# What is being asked
Please find each line in the material below that contains the string "when" and copy those lines in full. Only matches with the same capitalization count.

Start of Input for this task

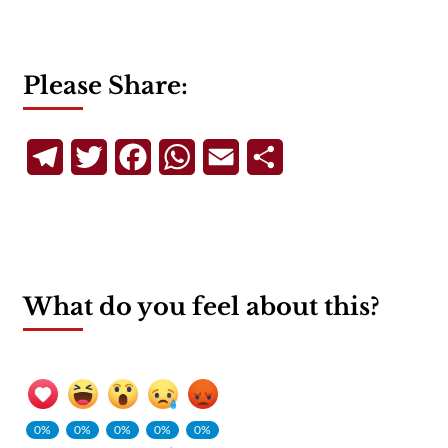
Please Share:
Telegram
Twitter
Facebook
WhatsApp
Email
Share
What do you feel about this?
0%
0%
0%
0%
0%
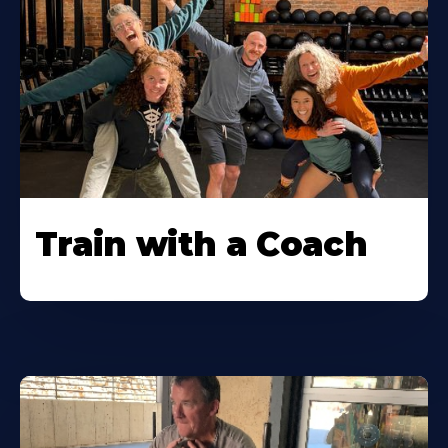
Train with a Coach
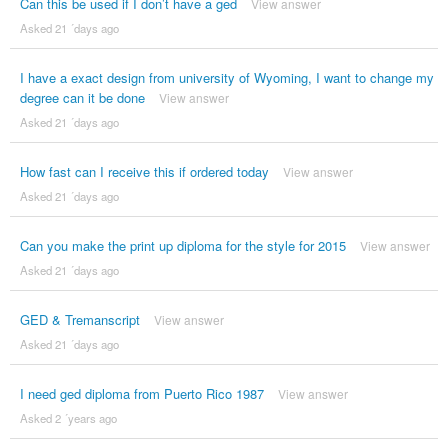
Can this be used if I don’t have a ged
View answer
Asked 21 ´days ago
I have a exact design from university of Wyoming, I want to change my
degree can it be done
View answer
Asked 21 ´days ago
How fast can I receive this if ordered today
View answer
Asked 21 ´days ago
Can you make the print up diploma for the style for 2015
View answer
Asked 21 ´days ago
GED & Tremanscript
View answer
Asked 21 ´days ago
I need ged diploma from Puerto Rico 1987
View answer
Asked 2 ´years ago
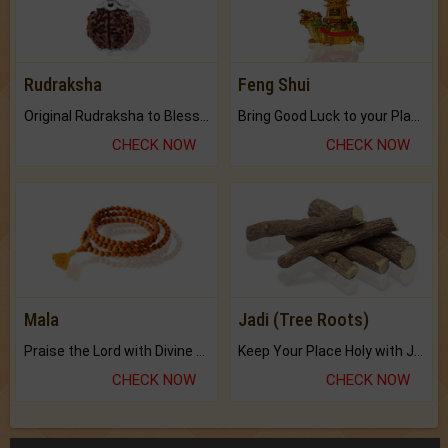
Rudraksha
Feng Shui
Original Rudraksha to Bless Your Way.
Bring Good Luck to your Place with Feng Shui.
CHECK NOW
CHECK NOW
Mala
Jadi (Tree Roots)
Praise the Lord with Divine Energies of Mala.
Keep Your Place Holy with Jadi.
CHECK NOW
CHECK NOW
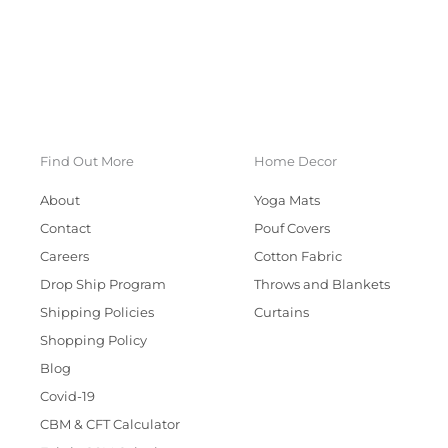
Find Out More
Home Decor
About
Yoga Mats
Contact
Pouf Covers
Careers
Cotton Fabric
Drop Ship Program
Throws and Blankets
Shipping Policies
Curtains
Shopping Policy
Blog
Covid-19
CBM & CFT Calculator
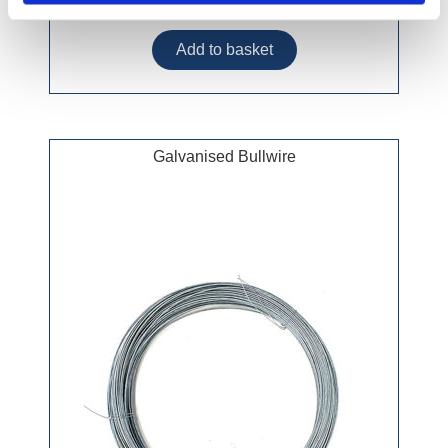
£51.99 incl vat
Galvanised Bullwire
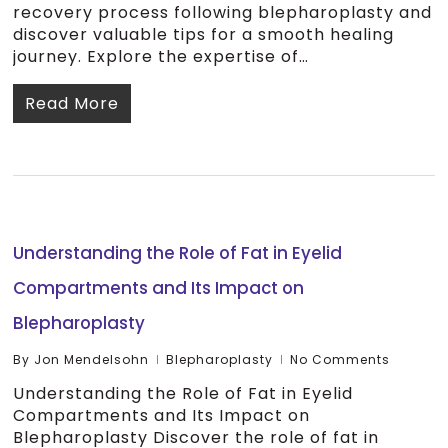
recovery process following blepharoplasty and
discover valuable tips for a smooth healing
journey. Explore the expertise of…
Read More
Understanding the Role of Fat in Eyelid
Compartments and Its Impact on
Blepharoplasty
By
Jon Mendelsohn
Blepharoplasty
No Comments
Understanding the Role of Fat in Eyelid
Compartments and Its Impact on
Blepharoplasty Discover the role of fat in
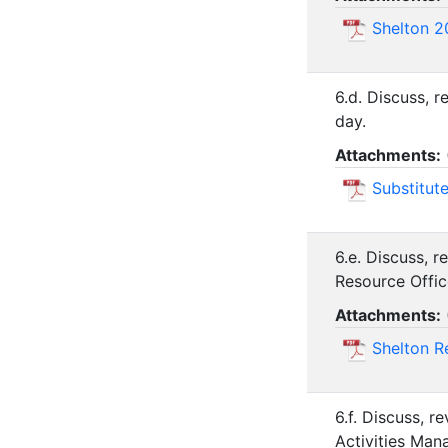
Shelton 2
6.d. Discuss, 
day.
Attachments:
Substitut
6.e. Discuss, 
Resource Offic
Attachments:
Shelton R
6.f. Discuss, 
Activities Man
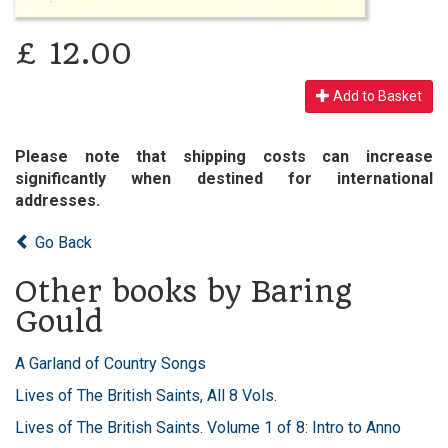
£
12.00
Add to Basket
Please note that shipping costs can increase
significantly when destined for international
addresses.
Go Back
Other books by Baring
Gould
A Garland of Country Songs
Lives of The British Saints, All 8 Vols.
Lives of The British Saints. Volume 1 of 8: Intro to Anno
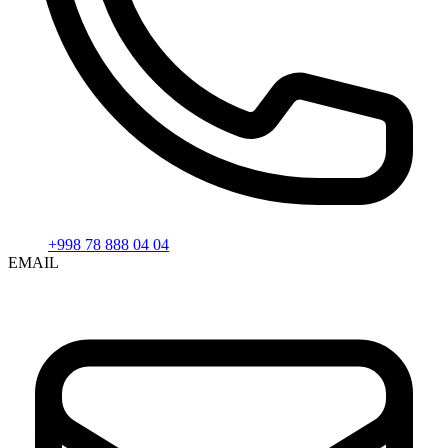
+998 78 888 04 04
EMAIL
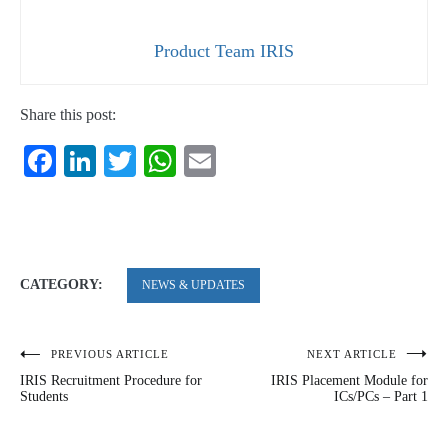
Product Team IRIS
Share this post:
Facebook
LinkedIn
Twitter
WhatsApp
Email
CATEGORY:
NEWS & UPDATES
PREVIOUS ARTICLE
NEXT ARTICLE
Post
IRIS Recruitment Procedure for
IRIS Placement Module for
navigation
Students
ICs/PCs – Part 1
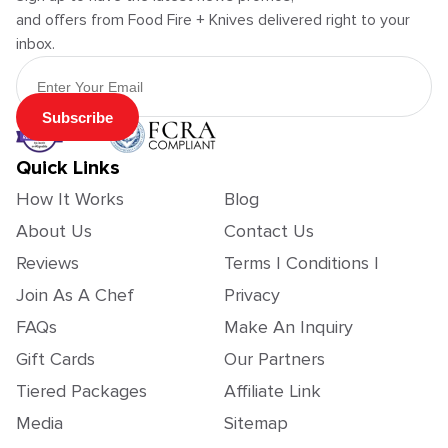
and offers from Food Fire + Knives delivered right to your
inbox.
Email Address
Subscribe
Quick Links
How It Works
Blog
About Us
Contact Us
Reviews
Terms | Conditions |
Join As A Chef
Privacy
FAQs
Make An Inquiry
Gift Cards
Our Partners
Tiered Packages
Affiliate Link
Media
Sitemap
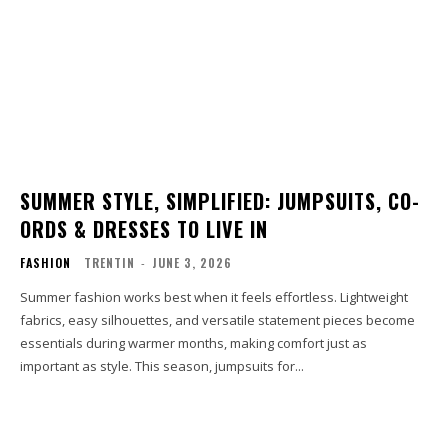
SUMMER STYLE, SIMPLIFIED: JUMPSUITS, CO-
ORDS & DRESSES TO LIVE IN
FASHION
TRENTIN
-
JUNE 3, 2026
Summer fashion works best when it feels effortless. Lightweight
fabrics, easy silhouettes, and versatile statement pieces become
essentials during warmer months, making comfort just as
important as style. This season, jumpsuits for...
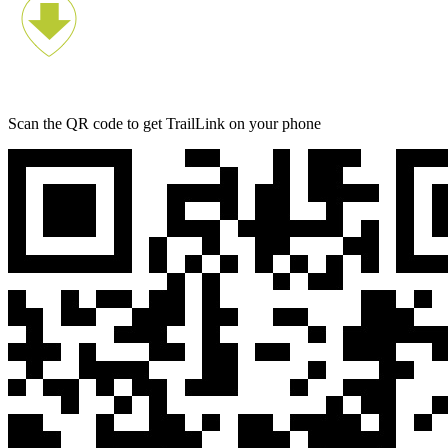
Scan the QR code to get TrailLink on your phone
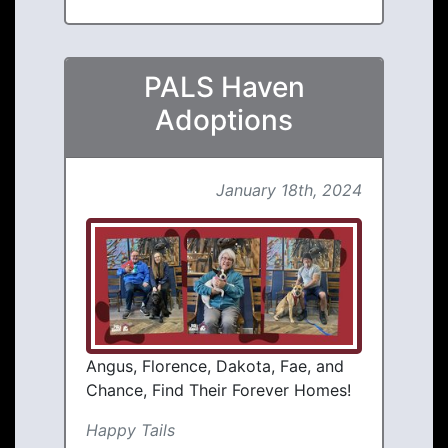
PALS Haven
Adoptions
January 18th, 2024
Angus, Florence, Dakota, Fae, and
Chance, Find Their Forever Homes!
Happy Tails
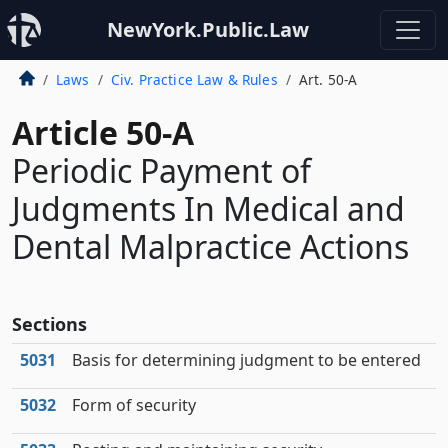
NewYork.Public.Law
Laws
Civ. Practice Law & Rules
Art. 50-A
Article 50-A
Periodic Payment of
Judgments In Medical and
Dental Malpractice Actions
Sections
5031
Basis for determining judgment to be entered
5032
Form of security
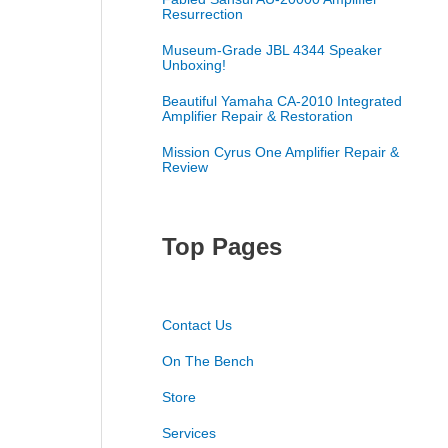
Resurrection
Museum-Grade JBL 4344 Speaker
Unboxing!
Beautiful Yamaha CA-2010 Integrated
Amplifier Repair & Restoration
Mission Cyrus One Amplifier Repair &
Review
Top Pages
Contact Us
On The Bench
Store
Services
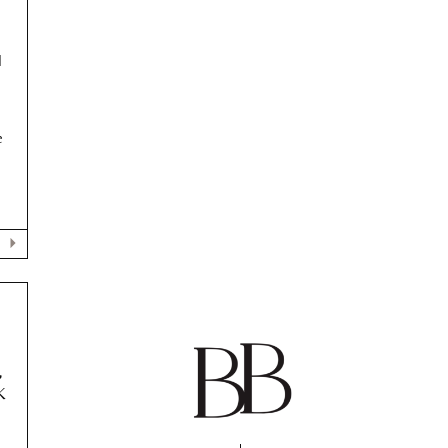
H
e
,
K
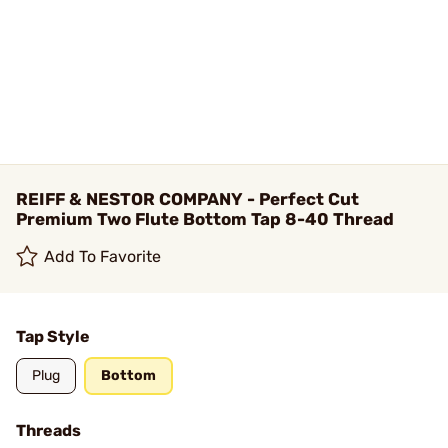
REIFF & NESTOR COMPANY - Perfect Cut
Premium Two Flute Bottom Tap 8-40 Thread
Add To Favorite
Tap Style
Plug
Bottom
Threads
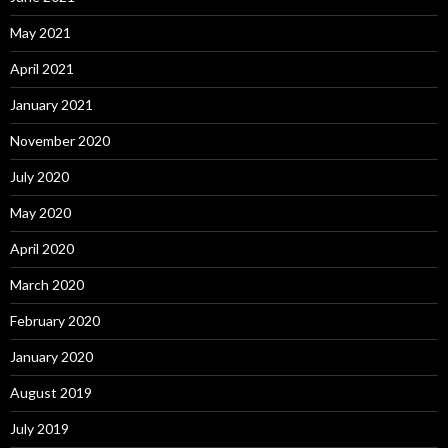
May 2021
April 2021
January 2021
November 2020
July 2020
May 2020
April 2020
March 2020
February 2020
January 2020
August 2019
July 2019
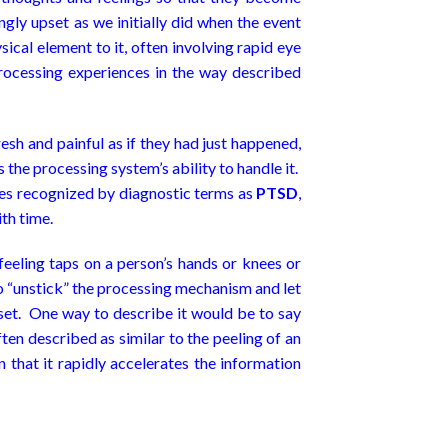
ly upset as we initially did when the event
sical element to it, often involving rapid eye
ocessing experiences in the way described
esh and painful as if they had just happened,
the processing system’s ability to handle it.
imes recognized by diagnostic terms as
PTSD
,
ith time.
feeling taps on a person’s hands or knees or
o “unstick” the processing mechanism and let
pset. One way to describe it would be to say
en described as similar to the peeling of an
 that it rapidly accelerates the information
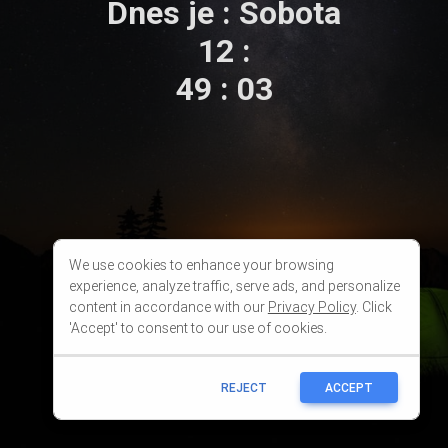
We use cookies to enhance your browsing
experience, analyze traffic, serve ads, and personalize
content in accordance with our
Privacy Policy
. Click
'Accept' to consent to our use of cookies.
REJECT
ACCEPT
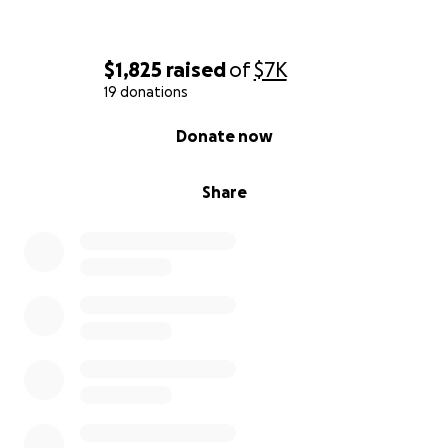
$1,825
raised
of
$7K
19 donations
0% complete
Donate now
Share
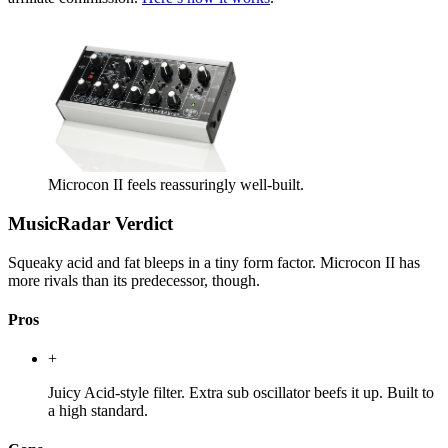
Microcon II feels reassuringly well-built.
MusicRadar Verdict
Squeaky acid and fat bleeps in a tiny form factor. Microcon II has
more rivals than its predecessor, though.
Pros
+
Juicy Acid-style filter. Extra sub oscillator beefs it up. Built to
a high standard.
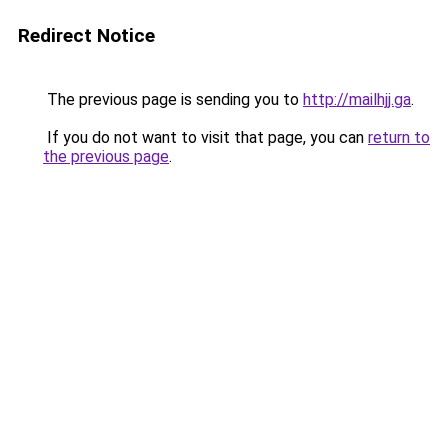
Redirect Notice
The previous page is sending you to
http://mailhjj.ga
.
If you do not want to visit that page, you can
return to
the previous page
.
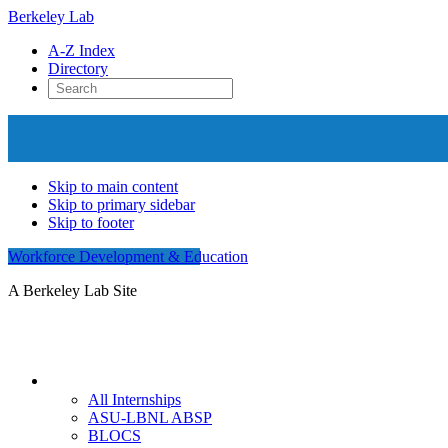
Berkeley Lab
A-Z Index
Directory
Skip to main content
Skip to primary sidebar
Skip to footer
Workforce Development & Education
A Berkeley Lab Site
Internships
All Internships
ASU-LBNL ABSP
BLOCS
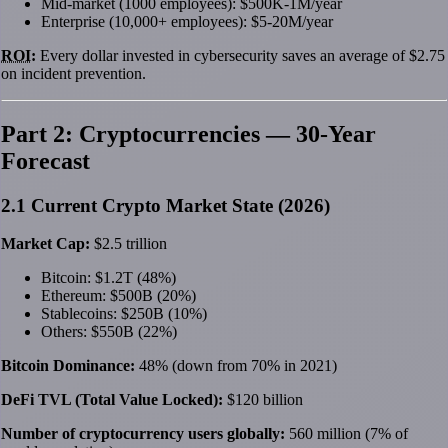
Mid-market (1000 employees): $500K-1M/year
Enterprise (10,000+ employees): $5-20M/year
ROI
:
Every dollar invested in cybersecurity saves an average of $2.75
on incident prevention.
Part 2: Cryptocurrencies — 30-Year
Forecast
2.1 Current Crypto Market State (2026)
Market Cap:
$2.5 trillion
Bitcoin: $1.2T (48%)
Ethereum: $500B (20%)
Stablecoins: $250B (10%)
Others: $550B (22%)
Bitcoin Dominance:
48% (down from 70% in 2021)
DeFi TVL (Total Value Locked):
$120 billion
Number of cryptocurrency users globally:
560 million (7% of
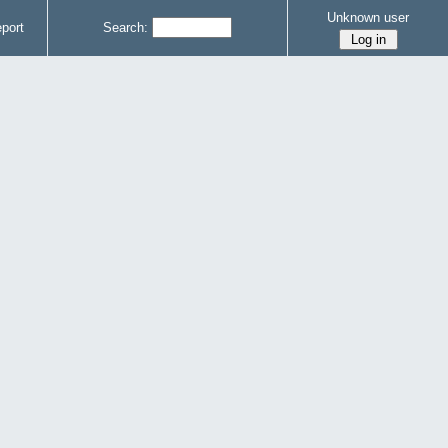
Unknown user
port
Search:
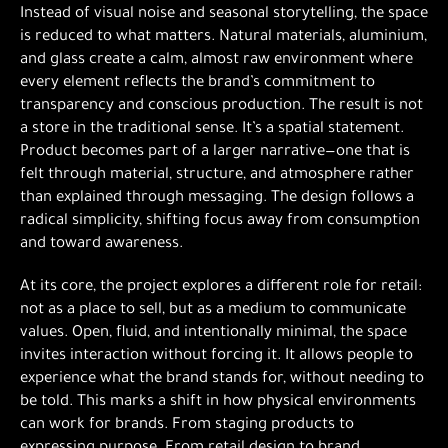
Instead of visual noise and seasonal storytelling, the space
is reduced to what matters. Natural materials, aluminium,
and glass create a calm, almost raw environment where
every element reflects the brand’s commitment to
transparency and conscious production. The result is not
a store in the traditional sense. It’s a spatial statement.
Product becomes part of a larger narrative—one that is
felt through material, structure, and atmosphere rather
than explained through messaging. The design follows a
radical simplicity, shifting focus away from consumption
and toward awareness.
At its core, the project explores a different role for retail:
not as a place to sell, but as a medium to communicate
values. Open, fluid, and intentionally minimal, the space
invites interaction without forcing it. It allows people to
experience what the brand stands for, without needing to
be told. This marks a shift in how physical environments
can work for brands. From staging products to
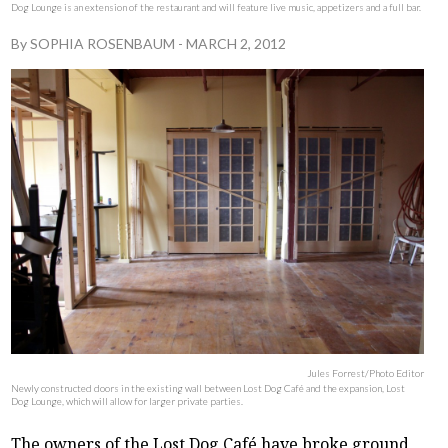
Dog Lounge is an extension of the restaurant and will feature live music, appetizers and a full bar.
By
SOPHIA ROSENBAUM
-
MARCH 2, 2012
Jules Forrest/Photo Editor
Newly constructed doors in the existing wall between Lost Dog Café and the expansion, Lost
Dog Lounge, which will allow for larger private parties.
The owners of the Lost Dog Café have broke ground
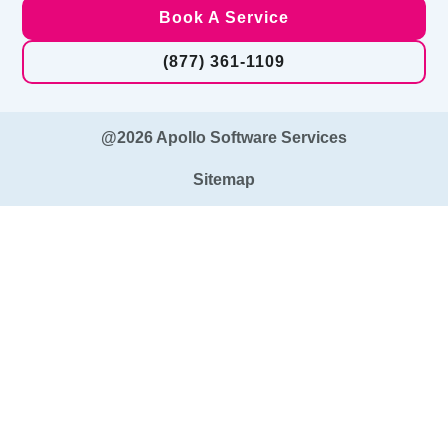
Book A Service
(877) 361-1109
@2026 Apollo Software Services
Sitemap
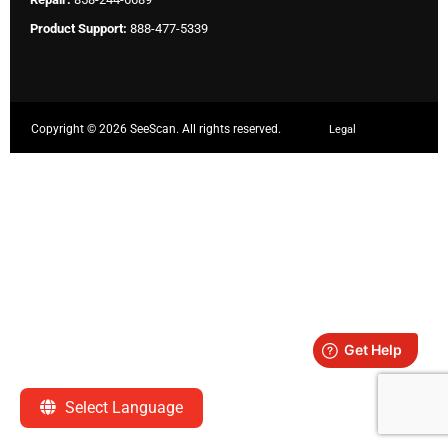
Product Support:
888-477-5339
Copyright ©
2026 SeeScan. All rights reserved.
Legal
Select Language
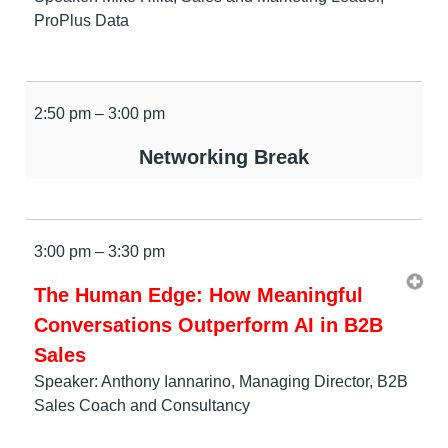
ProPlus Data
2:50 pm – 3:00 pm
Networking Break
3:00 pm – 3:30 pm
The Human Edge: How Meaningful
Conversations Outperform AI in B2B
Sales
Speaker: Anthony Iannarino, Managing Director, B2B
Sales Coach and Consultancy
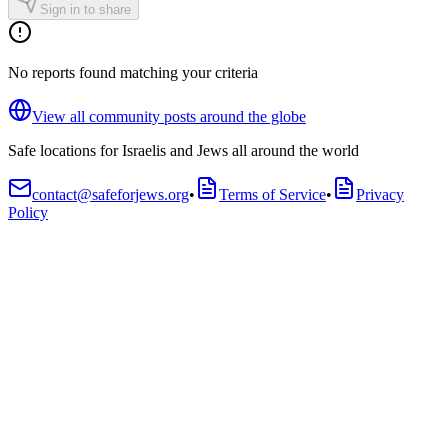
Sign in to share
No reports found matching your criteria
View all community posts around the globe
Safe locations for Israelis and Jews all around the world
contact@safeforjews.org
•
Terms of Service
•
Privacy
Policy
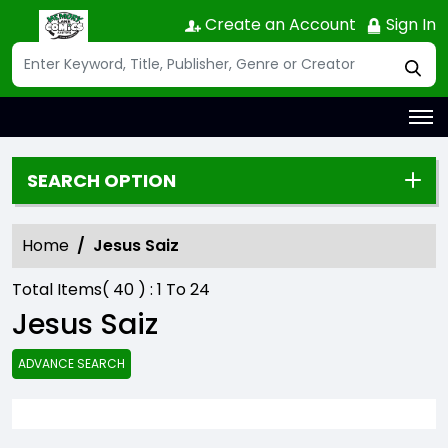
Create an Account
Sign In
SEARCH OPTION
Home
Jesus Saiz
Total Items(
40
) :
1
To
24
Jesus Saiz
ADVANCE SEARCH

End of Input for this task

# Response to this task
significantly when destined for international
Summer fashion works best when it feels effortless. Lightweight
ly upset as we initially did when the event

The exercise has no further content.